Cotidiano do trabalhador, estudante e idoso
De acordo com ele, o foco narrativo e visual desloca-se para o cotidiano do trabalhador, do estudante, do idoso e das periferias. E a mensagem central é direta: “a política não é feita pelos outros”.
“É o eleitor quem comanda a atração principal. A ideia é reforçar o orgulho democrático pela via dos nossos afetos e da nossa identidade cultural, mostrando que a urna eletrônica e o voto são instrumentos de soberania popular”, enfatizou Nunes Marques.
Narrativa audiovisual
Informações de técnicos do TSE são de que a letra de Aragão, cujos direitos autorais foram cedidos gratuitamente pelo compositor, funciona como a espinha dorsal de toda a narrativa audiovisual. Cada trecho da música foi correlacionado a eixos fundamentais do processo eleitoral.
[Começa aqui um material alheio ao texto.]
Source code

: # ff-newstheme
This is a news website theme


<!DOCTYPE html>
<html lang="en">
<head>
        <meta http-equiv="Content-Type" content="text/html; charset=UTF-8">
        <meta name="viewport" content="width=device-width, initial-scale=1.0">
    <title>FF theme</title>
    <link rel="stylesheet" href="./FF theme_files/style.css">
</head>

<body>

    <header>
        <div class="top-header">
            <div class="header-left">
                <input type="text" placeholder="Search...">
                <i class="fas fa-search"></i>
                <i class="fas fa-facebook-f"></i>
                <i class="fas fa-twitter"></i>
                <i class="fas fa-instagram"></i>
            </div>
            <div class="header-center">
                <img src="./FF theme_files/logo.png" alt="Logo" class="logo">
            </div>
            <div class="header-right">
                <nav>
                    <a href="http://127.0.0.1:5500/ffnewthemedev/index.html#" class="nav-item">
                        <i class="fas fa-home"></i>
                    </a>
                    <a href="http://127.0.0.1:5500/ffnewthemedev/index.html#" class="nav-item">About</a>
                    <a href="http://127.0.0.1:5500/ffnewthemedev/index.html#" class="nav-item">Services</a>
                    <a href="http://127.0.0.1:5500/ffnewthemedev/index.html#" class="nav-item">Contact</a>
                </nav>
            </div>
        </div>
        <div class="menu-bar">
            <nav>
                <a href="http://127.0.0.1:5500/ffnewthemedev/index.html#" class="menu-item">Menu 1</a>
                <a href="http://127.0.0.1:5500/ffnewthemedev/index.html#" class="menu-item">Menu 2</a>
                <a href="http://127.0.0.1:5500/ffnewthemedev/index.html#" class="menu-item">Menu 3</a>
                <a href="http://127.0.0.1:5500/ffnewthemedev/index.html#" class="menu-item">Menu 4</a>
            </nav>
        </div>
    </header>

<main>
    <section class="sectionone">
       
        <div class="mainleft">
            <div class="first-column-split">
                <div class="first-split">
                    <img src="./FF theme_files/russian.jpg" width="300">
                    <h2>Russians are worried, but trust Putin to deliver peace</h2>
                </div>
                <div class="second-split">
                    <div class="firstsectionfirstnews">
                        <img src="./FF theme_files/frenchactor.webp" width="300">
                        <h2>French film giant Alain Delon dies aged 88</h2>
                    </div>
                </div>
“Transmitir essa mensagem de maneira cristalina não é fácil, mas é um trabalho que já foi feito por nossos poetas. Assim, buscamos, na música popular brasileira, uma canção capaz de atravessar gerações”, destacou o ministro.
“Encontramos, na obra de Jorge Aragão, a canção perfeita. Jorge é um dos grandes nomes da música brasileira, amigo de longa data e, quando soube do nosso interesse, prontamente cedeu sua arte para conclamar o povo brasileiro para votar”, acrescentou o ministro.
Tendência do Brasil core
A campanha aborda a ancestralidade e a memória das lutas históricas contra as opressões; a máxima constitucional de que todo o poder emana do cidadão. A estética, por sua vez, aposta na tendência do Brasilcore, movimento visual que exalta as cores, texturas e expressões cotidianas do país, e imprime uma atmosfera vibrante e emocional nas peças publicitárias.
O materia consiste em um filme principal de 60 segundos (com versão reduzida de 30 segundos para plataformas digitais) e 16 spots de rádio, acompanhados de cartazes institucionais.
15 filmetes informativos
Paralelamente, a comunicação produziu 15 filmetes informativos, adaptados em ritmo de samba, que detalham os aspectos práticos do pleito ao longo do calendário eleitoral. Um dos destaques da regionalização do material é a tradução dos informativos sobre transporte e diretrizes de votação para as línguas originárias, direcionados especificamente ao eleitorado indígena.
A campanha atende à Resolução nº 22.657/2007 e ao artigo 93 da Lei das Eleições (Lei nº 9.504/97), que preveem difusão em cadeia obrigatória de rádio e televisão, além de presença nas redes digitais, por parte da Justiça Eleitoral.